TASK TO COMPLETE
Rewrite the listing below, replacing "categories" with "groups" everywhere it occurs and changing nothing else. Omit the pictures from your answer.

RAW DATA
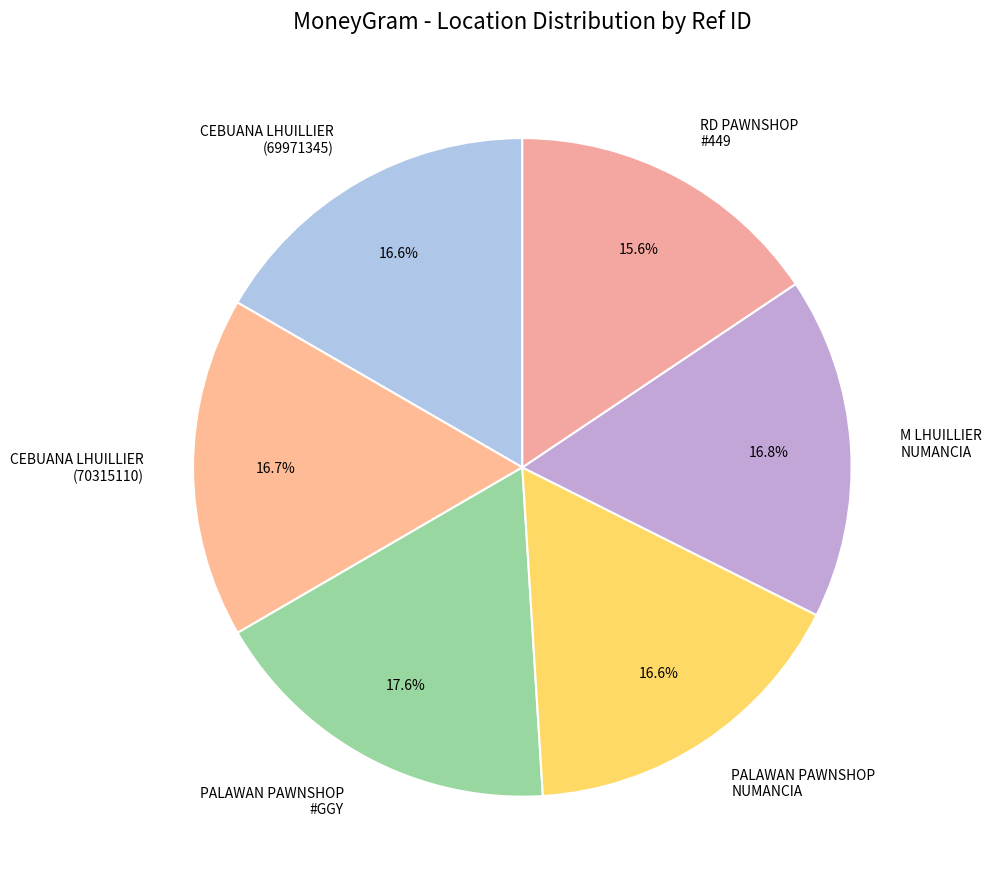

Which category has the smallest portion of the pie?

RD PAWNSHOP #449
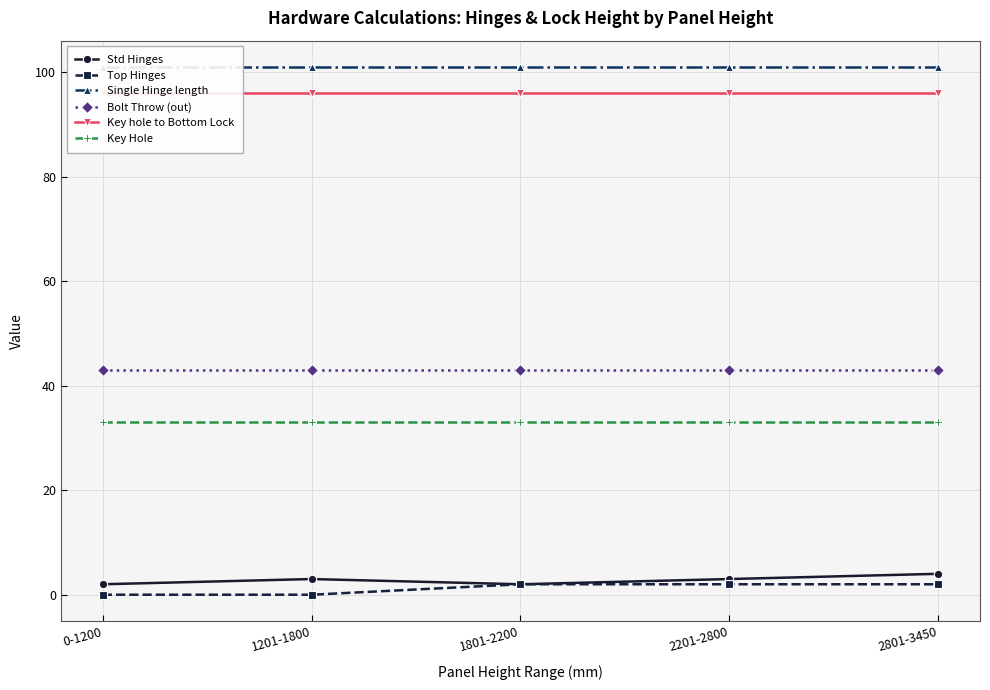

What is the sum of the Key hole to Bottom Lock values at 1201-1800 and 2201-2800?

192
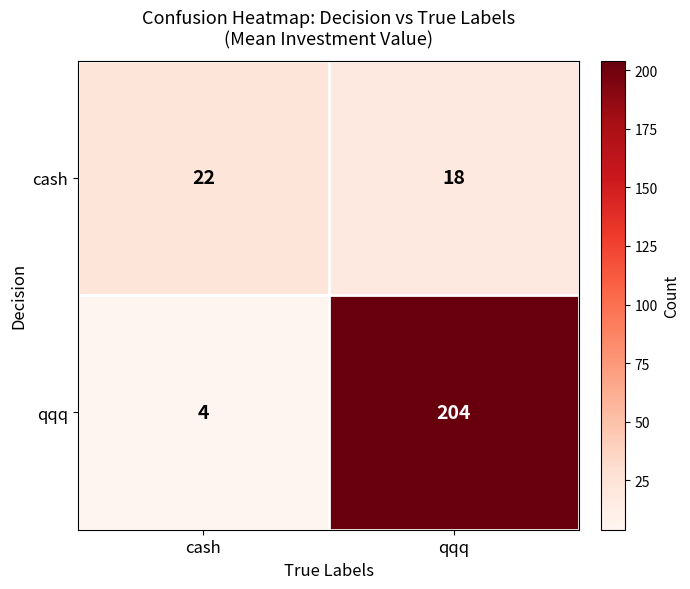

How many categories are shown in the chart?

2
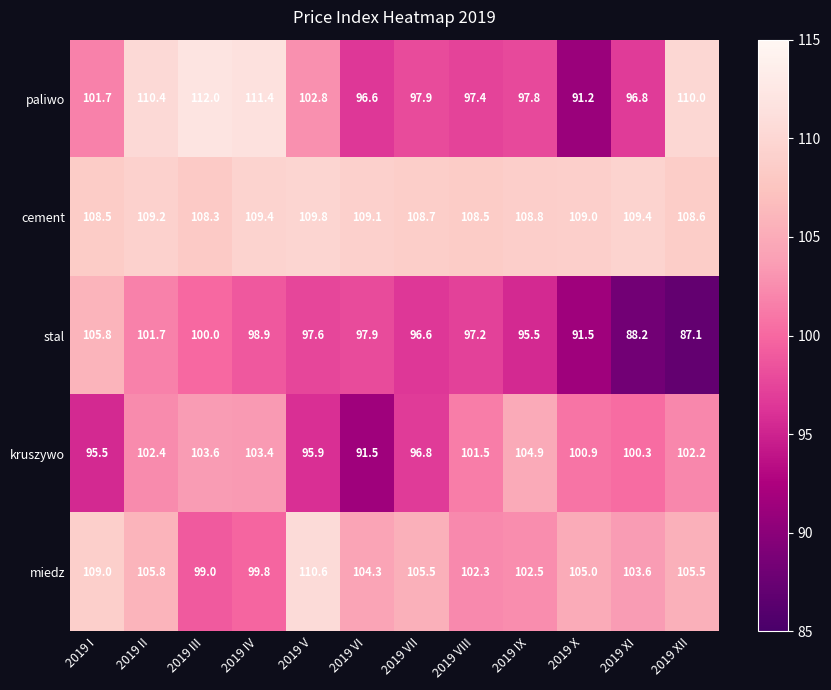

What is the difference between the kruszywo values at 2019 I and 2019 VII?

1.3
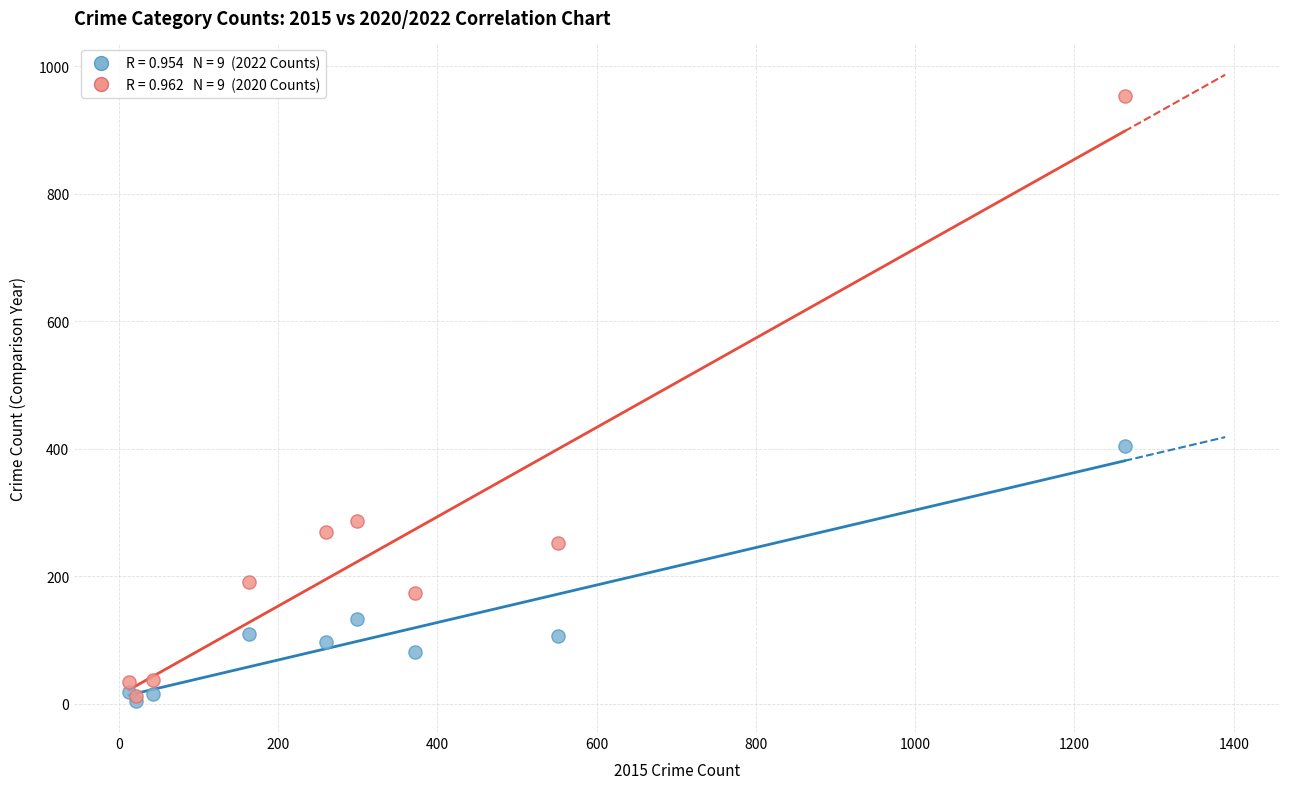

Across all series, what Y value is closest to 479?

405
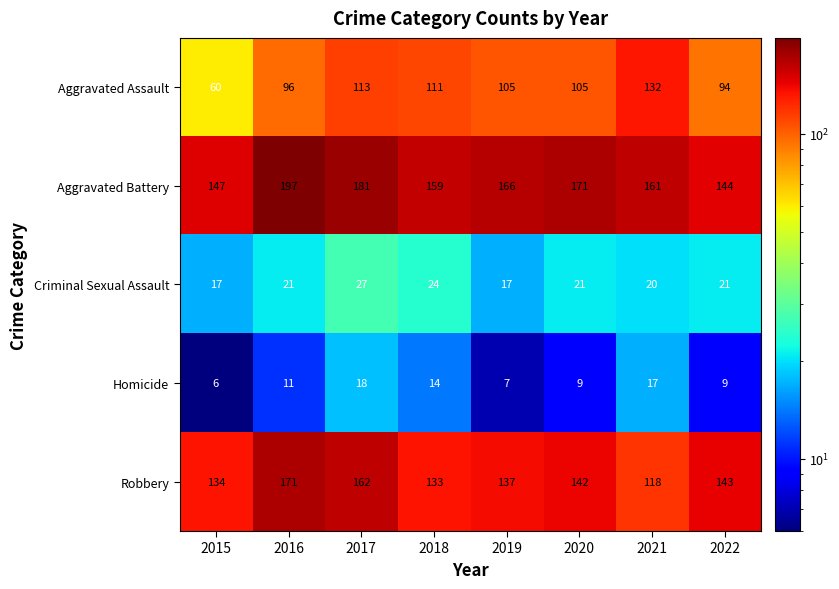

The value of Homicide at 2019 is 7. True or false?

True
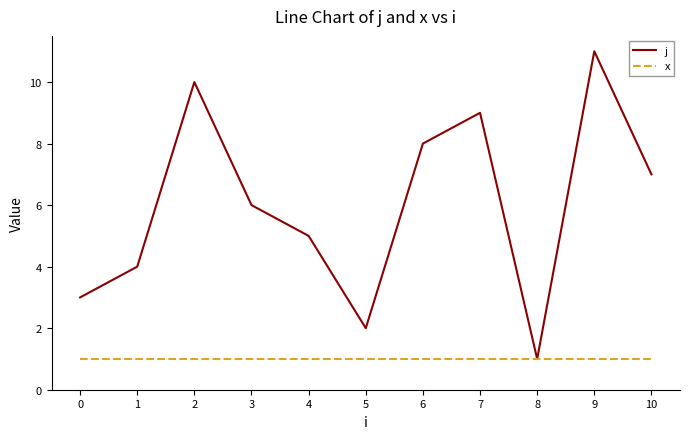

What is the sum of all j values?

66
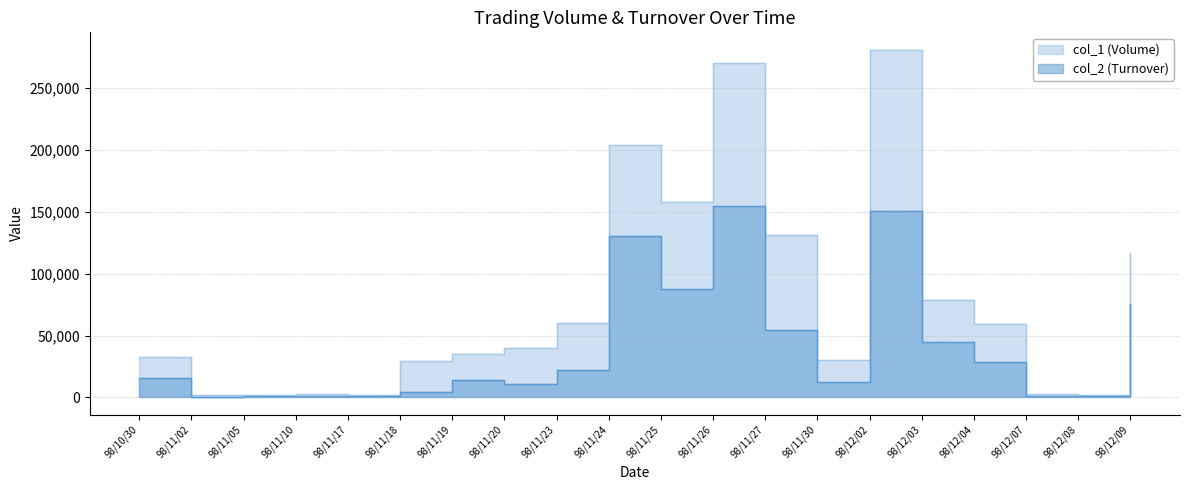

Is it true that col_1 (Volume) equals 49580 at 98/11/18?

False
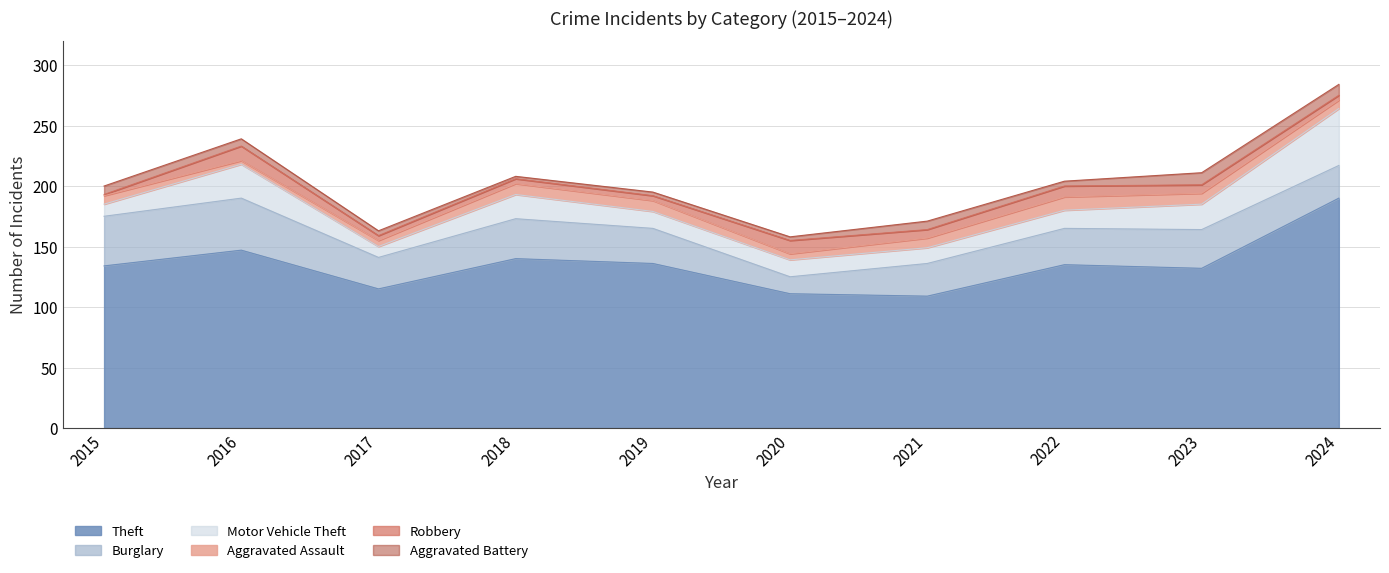

Between which two adjacent categories do Motor Vehicle Theft and Burglary first intersect?

2023 and 2024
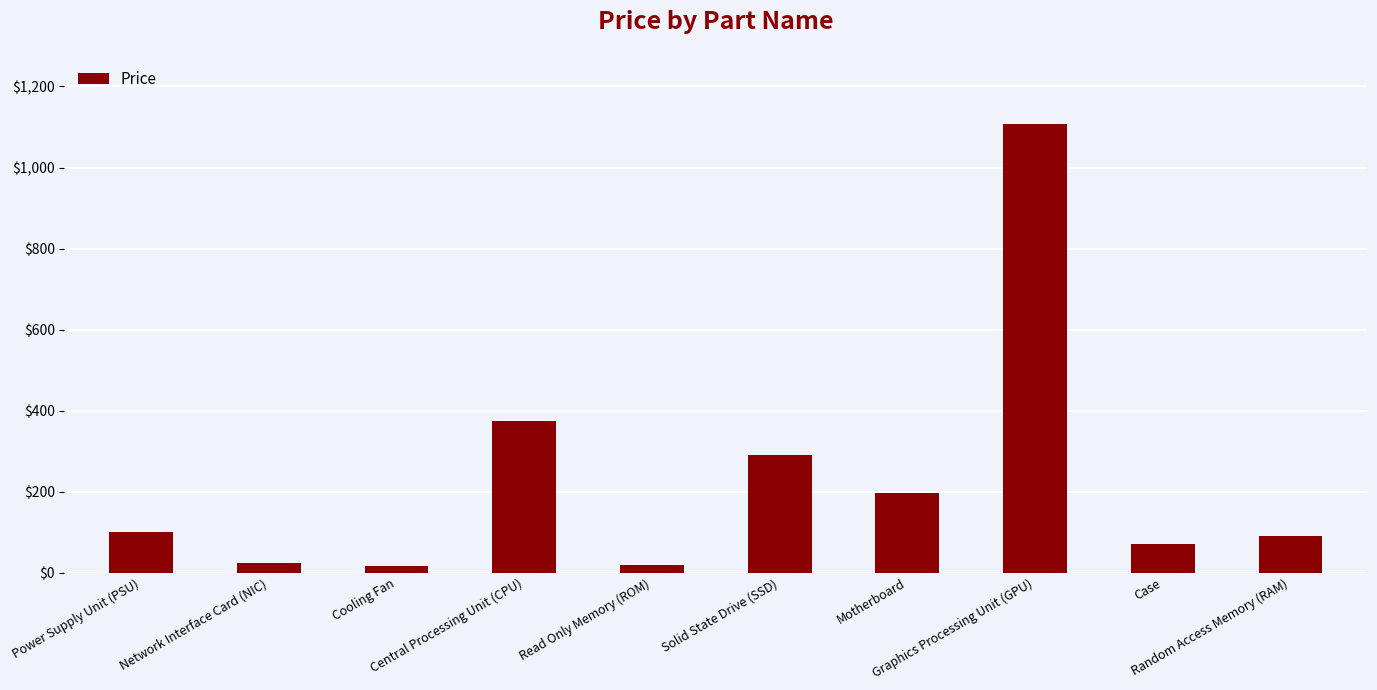

What is the greatest value displayed?

1107.3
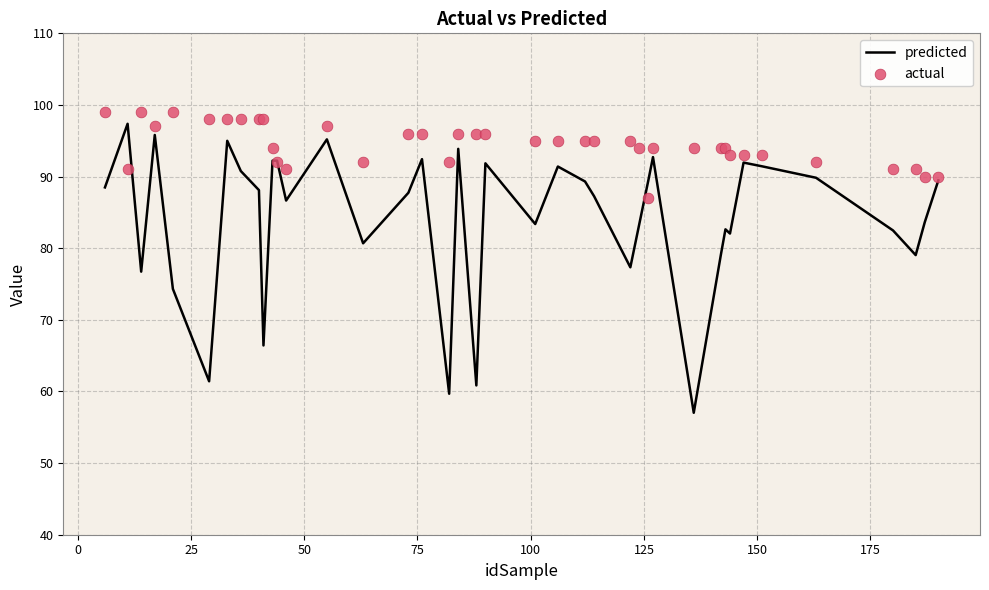

Is the value of predicted at 14 greater than the value of actual at 25?

No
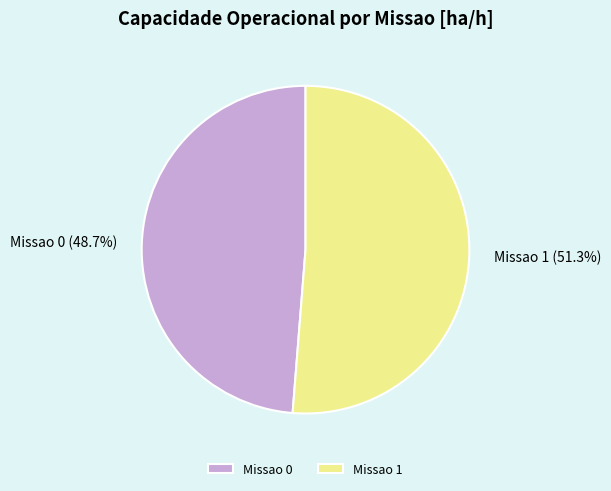

What percentage is the Missao 1 slice, to the nearest percent?

51%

EXERCISE ANSWER
Which category has the smallest portion of the pie?

RD PAWNSHOP #449

What is the sum of the Key hole to Bottom Lock values at 1201-1800 and 2201-2800?

192

How many groups are shown in the chart?

2

What is the difference between the kruszywo values at 2019 I and 2019 VII?

1.3

Across all series, what Y value is closest to 479?

405

The value of Homicide at 2019 is 7. True or false?

True

What is the sum of all j values?

66

Is it true that col_1 (Volume) equals 49580 at 98/11/18?

False

Between which two adjacent groups do Motor Vehicle Theft and Burglary first intersect?

2023 and 2024

What is the greatest value displayed?

1107.3

Is the value of predicted at 14 greater than the value of actual at 25?

No

What percentage is the Missao 1 slice, to the nearest percent?

51%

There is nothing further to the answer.